Upon his arrival at the coastal harbour town in 1993 Armando made an immediate impact in the blue and white stripes of the Birds, forming a telepathic partnership with beanpole striking partner Striker Muaine.
Unfortunately, his debut season coincided with the team’s poorest showing in as many years as the club fought a relegation battle for the better part of the season.
However, it was back to basics the following season with the rejuvenated Blue Waters claiming the coveted NFA Windhoek Lager Cup – disposing eternal rivals Tigers by three unanswered goals, courtesy of Pedro’s well taken brace complimented by Dokkies Theodor’s penalty kick.
Pedro was back in the thick of things steering the Birds to victory in the Metropolitan Cup final against Civics. The Angolan netted the winner in the 2-1 victory. This was followed by a league title triumph – paving the path for the seasiders to conquer Africa.
“Our first match was against Eleven Men in Flight from Swaziland, who beat us 2-1 in Mbabane, but we came out tops in the decisive second leg at the Kuisebmond Stadium, winning 3-1 in Walvis-Bay. I scored a brace to advance through 4-3 on aggregate.”
Next stop was his native land, where Angolan giants Primeiro de Agosto awaited the Namibians. The hosts won comfortably with 3-0 before drawing the 2nd leg 1-all in Walvis Bay.
Pedro played a pivotal role when the Munyanda Muaine-inspired Birds humiliated Katutura glamour football club African Stars in front of their home crowd.
The visitors easily waltzed past a hapless Stars in the final of the maiden edition of the now defunct BP Top-8 Cup, at the packed-to-rafters Independence Stadium in Windhoek in 1996 – dispatching the Reds 2-0 via Muaine’s powerful headed brace.
Pedro’s goal-scoring exploits did not go unnoticed, as South African Professional Soccer League (PSL) side Hellenic came knocking on the door. He signed a professional contract with the Cape Town outfit, where he was to lead the strike force alongside Gerald Stober and the late Grant Young.
After four seasons in the Mother City, he was transferred to fellow PSL campaigners African Wanderers in Durban where he stayed for one season. In 2005, Walvis Bay’s business mogul Hennie Dawids took Blue Waters under his wing and recalled the speedy striker – dangling a juicy carrot in his face.
“He (Dawids) tabled a very good project for the club and it came at a time when I was becoming homesick and desperately wanted to return after such a long time away from my adopted hometown.”

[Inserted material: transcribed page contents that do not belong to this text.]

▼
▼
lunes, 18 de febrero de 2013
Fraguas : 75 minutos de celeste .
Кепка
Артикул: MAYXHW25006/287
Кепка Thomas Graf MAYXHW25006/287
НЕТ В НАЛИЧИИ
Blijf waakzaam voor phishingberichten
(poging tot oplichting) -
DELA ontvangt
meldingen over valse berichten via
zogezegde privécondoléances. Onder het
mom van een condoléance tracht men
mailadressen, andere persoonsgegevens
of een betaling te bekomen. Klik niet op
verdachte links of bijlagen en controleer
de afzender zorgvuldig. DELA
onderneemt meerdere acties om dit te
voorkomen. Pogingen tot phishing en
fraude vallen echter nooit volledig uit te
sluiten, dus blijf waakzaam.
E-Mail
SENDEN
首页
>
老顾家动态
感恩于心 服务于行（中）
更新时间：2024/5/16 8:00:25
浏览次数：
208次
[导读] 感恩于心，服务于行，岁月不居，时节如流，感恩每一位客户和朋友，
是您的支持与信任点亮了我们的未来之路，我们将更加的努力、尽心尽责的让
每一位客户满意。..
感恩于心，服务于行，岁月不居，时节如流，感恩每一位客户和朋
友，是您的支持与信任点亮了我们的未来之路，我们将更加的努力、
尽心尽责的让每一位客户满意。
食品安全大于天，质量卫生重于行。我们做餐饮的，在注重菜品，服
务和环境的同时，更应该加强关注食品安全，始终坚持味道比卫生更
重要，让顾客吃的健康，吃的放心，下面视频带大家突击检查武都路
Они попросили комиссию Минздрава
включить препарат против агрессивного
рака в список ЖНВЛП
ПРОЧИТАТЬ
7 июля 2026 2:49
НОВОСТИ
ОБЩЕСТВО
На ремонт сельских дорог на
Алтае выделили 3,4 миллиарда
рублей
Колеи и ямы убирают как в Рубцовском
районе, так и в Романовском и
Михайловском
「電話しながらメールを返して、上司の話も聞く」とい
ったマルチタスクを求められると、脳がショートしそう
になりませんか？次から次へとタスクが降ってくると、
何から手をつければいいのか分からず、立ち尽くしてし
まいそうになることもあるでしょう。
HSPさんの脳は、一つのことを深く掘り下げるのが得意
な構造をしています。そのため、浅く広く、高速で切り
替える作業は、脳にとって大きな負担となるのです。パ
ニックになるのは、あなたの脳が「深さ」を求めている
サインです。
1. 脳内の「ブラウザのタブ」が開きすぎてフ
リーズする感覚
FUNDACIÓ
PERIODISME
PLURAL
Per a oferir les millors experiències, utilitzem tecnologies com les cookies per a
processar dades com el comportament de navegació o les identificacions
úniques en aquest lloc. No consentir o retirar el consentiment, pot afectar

Dawids assembled the crème de la crème of Namibian footballers under the stewardship of well-travelled Zimbabwean and former Brave Warriors coach Sherperd Murape. The new-look Birds made a clean sweep, claiming back-to-back league titles, including victories in several knockout cup competitions.
In the end, it was not all a bed of roses, as Pedro suffered the agony of relegation, but the stocky built Angolan stayed put and contributed immensely to the club’s quick return to topflight football after just one season in the lower ranks.
He finally retired from competitive football in the 2012/2013 campaign in order to concentrate on business.